On a side note, I've never heard of anyone giving so much thought to cleaning their bindings to maintain their looks (Are u serious?? Its like giving your board a blowdry and topsheet wax job after riding. Surely just good airblaster work after riding will do. Its more important to maintain your hardware in terms of function i.e. tighten the binding screws, wax your board (base, not topsheet), tune ur edges, clean your goggle lens etc rather than be obssessed about how your binding looks).


----------



## chinds4 (Aug 2, 2010)

I wear a 10.5 boot so I'll be okay with going L/XL.

And its not like I'd lean over and spit shine any little mark that got on my bindings if they were white. I was just curious if they got mad dirty real quick, but darkening doesn't matter to me. I just wouldn't want them to turn doo-doo brown. lol


----------



## Starter (Jul 16, 2010)

you shouldnt need to try out the bindings as long as they fit your boot (the website will most likely tell you what sizes fit what size binding)


----------



## Donutz (May 12, 2010)

chinds4 said:


> I wear a 10.5 boot so I'll be okay with going L/XL.
> 
> And its not like I'd lean over and spit shine any little mark that got on my bindings if they were white. I was just curious if they got mad dirty real quick, but darkening doesn't matter to me. I just wouldn't want them to turn doo-doo brown. lol


I have a pair of white Jackson Boa's. Been through 1-1/2 seasons. Still white, though a little beat up.


----------



## chinds4 (Aug 2, 2010)

Okay sweet, thanks for the info. I ended up ordering White 2010 Flux Feedbacks. Can;t wait to ride 'em.


----------

PROBLEMS TO WORK ON
1) In the snowboard binding thread, which bindings did chinds4 end up ordering?
2) Echo the part of the snowboard binding thread between "I have a pair" and "to ride 'em.", inclusive.

RAW RECORDS
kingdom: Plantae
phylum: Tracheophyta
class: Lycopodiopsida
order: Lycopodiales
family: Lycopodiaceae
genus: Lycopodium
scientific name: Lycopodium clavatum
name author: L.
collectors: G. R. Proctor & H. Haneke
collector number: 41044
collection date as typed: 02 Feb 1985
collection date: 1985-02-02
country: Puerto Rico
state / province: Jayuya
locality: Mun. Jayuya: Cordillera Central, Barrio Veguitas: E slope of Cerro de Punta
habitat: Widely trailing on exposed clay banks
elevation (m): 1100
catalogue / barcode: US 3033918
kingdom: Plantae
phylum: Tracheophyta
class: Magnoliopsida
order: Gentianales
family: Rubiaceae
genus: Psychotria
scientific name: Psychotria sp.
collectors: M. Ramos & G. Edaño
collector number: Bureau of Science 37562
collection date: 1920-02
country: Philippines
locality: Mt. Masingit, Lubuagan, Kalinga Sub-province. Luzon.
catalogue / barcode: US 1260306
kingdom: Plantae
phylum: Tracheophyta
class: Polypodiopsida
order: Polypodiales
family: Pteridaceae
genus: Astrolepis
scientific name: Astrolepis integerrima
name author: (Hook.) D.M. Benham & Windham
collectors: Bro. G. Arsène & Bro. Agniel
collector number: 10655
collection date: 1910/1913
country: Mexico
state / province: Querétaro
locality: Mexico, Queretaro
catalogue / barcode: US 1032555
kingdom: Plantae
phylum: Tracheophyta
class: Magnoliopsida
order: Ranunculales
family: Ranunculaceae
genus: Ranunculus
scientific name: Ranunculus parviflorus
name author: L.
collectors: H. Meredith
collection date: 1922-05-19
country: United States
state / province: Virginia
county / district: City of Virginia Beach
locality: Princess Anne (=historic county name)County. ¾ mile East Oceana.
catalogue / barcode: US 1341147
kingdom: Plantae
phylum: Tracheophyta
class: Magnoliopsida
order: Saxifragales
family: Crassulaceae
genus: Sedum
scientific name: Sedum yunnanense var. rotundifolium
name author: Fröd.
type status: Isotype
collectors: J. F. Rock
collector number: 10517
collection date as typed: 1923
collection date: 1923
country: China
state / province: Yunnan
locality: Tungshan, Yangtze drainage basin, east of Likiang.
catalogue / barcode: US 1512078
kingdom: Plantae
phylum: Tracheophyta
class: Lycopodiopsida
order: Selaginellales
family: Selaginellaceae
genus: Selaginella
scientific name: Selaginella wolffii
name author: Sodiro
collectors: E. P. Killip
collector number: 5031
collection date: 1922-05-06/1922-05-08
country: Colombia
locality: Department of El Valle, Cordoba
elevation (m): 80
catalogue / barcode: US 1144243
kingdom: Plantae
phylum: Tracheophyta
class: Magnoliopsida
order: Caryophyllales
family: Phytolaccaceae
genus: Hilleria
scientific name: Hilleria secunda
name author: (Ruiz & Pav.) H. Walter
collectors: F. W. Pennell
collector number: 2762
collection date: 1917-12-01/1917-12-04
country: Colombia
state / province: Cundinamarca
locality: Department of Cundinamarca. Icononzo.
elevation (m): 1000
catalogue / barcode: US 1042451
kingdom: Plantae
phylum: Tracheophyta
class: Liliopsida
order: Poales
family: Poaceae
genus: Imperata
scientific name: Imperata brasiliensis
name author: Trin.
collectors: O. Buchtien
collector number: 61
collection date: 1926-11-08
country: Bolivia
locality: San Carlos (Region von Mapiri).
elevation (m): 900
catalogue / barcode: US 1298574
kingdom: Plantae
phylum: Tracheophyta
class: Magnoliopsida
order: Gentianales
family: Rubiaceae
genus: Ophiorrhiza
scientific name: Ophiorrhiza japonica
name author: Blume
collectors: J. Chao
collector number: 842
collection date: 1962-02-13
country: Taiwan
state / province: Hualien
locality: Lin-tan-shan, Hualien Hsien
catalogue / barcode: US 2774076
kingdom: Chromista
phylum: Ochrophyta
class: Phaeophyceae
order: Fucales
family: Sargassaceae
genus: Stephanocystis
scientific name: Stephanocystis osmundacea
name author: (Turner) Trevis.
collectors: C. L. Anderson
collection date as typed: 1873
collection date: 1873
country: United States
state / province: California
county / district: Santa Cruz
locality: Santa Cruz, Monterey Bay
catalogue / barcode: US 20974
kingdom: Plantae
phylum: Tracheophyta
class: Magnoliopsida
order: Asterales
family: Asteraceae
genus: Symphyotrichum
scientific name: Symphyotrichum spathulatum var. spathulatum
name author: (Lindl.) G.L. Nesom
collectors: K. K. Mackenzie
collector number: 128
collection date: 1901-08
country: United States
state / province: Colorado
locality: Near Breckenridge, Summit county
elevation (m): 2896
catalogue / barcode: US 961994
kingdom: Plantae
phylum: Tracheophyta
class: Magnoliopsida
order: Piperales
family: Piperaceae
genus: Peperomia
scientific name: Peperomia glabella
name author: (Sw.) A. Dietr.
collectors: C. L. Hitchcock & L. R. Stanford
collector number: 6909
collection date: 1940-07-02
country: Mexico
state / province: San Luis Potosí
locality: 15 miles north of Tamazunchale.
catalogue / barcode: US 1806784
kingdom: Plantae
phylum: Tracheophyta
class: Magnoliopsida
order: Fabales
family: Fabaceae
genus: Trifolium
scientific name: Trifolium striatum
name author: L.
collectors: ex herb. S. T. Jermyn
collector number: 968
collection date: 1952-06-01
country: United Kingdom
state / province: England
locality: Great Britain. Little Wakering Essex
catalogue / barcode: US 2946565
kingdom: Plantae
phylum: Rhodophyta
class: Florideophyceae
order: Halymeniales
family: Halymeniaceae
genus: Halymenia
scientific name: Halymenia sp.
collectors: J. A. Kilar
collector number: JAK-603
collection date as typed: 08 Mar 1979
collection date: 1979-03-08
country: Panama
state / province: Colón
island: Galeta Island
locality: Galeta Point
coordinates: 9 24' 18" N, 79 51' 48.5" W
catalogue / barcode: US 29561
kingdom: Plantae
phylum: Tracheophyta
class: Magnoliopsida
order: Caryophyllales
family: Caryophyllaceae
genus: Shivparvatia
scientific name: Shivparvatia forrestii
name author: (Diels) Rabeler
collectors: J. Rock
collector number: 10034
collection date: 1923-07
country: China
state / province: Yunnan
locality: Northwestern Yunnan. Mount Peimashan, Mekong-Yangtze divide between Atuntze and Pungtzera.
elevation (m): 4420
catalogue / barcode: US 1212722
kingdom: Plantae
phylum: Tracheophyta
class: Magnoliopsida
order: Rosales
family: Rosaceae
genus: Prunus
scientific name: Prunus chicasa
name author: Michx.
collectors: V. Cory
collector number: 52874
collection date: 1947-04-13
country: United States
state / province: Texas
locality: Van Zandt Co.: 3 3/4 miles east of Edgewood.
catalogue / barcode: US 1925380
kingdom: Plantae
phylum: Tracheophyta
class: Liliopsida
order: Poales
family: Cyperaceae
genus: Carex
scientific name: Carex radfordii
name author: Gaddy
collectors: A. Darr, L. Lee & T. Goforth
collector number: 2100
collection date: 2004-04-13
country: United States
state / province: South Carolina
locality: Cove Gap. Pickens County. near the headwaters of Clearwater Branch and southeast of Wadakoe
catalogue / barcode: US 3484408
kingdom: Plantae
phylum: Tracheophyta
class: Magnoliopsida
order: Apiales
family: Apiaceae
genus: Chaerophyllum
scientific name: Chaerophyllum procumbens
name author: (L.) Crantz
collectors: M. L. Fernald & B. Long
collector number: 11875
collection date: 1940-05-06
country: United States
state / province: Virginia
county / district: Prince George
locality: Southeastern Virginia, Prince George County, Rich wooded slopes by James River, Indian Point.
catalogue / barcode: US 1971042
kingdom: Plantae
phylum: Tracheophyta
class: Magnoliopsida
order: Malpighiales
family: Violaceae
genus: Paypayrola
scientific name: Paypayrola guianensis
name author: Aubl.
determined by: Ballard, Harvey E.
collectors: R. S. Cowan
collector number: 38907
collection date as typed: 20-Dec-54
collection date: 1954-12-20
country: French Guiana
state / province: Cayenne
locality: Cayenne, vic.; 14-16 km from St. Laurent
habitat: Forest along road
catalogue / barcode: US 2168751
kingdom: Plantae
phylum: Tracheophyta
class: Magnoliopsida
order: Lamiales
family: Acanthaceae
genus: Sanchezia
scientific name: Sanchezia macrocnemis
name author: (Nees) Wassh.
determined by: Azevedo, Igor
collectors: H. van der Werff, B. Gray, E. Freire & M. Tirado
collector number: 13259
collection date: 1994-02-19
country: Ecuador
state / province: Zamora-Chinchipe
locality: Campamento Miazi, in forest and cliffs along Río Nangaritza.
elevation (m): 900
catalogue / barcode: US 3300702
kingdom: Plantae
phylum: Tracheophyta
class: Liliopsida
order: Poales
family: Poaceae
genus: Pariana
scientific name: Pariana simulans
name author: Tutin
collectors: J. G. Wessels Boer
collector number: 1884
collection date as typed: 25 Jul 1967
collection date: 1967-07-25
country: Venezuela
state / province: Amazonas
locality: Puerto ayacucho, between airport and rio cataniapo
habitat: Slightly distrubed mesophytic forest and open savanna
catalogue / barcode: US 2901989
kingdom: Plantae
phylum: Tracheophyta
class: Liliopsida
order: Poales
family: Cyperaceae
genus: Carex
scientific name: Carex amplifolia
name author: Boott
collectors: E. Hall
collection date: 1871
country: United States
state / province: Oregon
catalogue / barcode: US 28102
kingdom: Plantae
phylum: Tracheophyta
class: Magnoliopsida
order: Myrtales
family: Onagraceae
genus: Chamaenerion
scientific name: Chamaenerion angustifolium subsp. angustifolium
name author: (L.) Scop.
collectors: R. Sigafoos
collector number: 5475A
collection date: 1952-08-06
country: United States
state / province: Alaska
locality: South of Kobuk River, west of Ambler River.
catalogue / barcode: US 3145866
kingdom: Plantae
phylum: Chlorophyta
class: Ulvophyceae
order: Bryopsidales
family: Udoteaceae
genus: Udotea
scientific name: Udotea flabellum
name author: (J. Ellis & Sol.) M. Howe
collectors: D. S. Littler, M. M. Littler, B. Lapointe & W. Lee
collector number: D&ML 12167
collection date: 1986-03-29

TASK-BY-TASK ANSWERS
1) White 2010 Flux Feedbacks.

2)
I have a pair of white Jackson Boa's. Been through 1-1/2 seasons. Still white, though a little beat up.


----------



## chinds4 (Aug 2, 2010)

Okay sweet, thanks for the info. I ended up ordering White 2010 Flux Feedbacks. Can;t wait to ride 'em.